Yes, it's certainly possible for almost any part of your hardware chain, from the incoming link to your hard drive to become the bottleneck, depending on your hardware.
In the case that you are actually sustaining a download speed faster than the linear write speed of your hard drive, it could certainly become a bottleneck.
Note, however, that even most budget hard drives today1 have a linear write speed of at least 50 MB/s, which is 400 Mbps, and often closer to 100 MB/s (i.e., 800 Mbps). At an effective write speed of 800 Mbps, your drive should be able to keep up with a saturated 1 Gbps link2, at least approximately, but would certainly fall behind against a 10 Gbps link.

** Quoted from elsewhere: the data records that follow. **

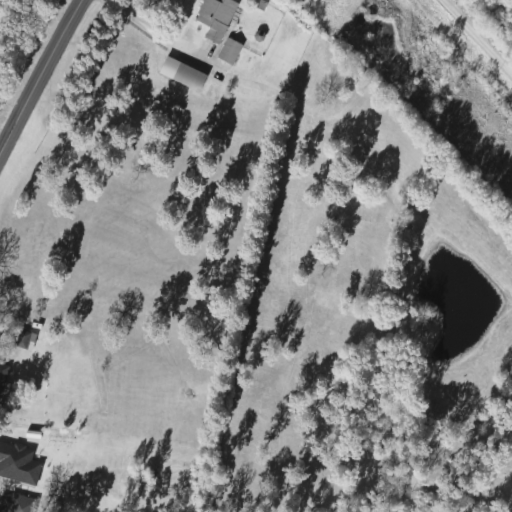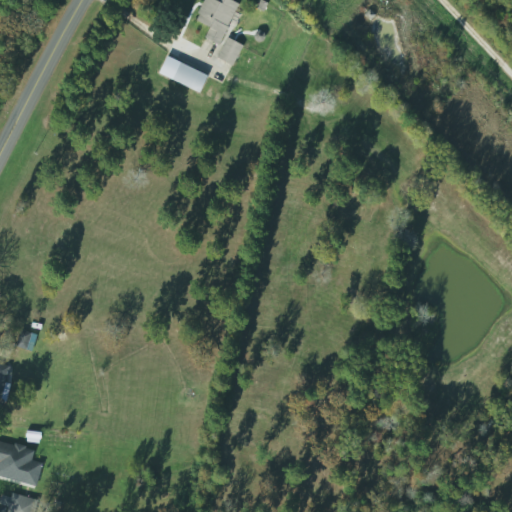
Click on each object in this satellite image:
building: (210, 17)
road: (475, 39)
building: (224, 51)
road: (39, 74)
building: (182, 77)
building: (21, 341)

Now, what you were measuring with iostat
isn't any kind of useful benchmark - it's telling you the actual throughput for either the entire uptime of your host of active requests over some interval: unless are doing a large transfer during the interval, the speeds reported there have little relationship to your actual disk write speeds. There are plenty of benchmarking tools that will measure directly your read and write speeds.

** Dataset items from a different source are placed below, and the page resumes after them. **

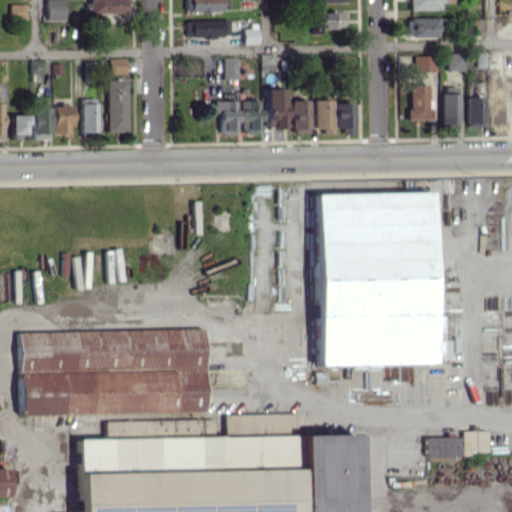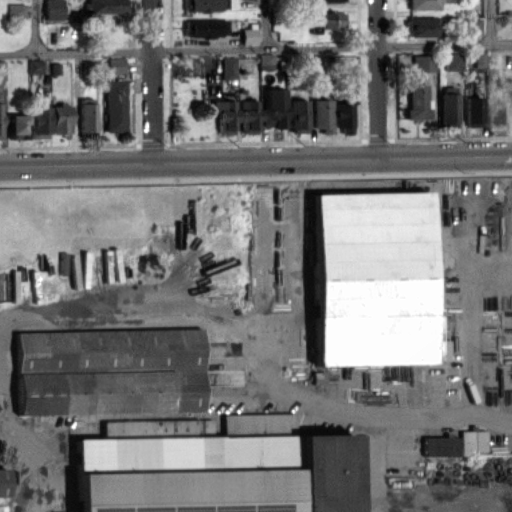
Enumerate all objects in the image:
building: (326, 1)
building: (423, 4)
building: (202, 5)
building: (102, 6)
building: (51, 9)
building: (15, 10)
building: (330, 19)
road: (488, 21)
road: (265, 24)
building: (423, 25)
building: (472, 26)
road: (33, 27)
building: (204, 27)
building: (313, 27)
building: (247, 34)
road: (255, 48)
building: (478, 58)
building: (493, 59)
building: (263, 61)
building: (451, 61)
building: (422, 62)
building: (113, 64)
building: (506, 64)
building: (34, 66)
building: (226, 67)
building: (1, 69)
road: (378, 78)
road: (152, 81)
building: (416, 102)
building: (113, 105)
building: (272, 107)
building: (446, 107)
building: (472, 110)
building: (496, 111)
building: (223, 115)
building: (296, 115)
building: (320, 115)
building: (247, 116)
building: (341, 116)
building: (85, 117)
building: (59, 118)
building: (37, 122)
building: (15, 123)
building: (0, 132)
road: (256, 160)
building: (370, 277)
building: (370, 280)
road: (467, 305)
building: (109, 366)
building: (107, 371)
road: (355, 416)
road: (18, 434)
building: (470, 440)
building: (472, 440)
building: (438, 445)
building: (439, 446)
building: (217, 465)
building: (216, 467)
building: (1, 481)
building: (2, 483)
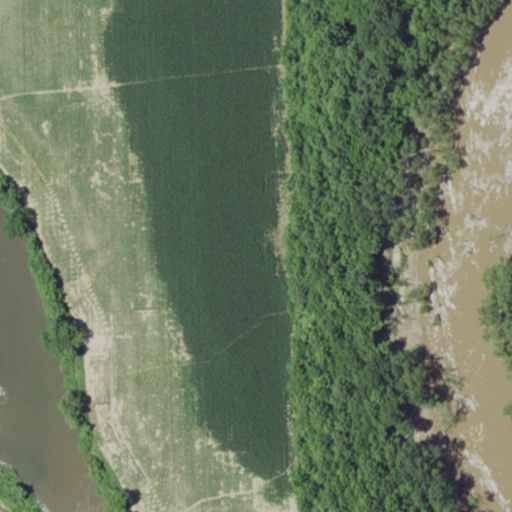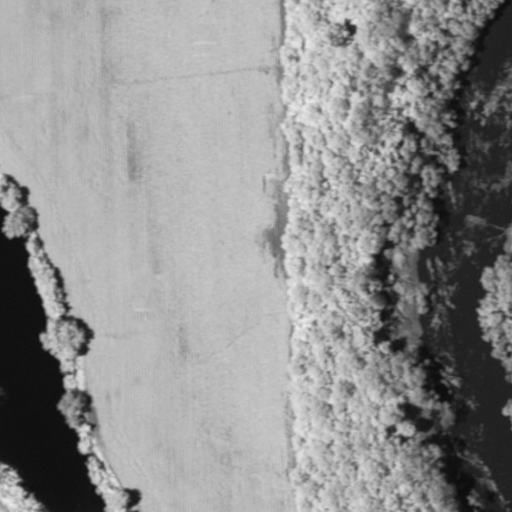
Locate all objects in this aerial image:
river: (472, 292)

A final think to keep in mind is that most modern operating systems use a "write-back" strategy for storage writes - the writes are first sent to RAM (i.e., the file cache on Windows or page cache on Linux), and then streamed out to the disk asynchronously. This helps hide the throughput of the actual disk for relatively short bursts of writes. For example, your disk may appear to have a very high throughput of 5 GB/s or more if writes are of a few hundred MBs or a few GBs3, but then will approach the true disk speed as they get larger, since the buffering ability of your OS disk cache will be exhausted. Clearly for a 200 GB transfer, the disk cache isn't going to be able to hide the disk speed, unless you have 100s of GBs of RAM.
So all that said, yes, your harddrive can certainly become a bottleneck,
but likely at high higher throughputs than what you measured with iostat
.
1 This increase in linear read and write speeds is mostly an artifact of increasing areal density of storage, which directly translates to increased linear read/write speeds at the same RPM. Random read/write has no such relationship, however. SSDs of reasonable capacity usually increase this by another order of magnitude, to around 1 GB/s (8 Gbps) or more.
2 Mostly because these network links have overhead which for fast links often reduces the actual payload to less than 80% of the theoretical link speed.
3 The exact values depend on your total RAM, available RAM and OS configuration.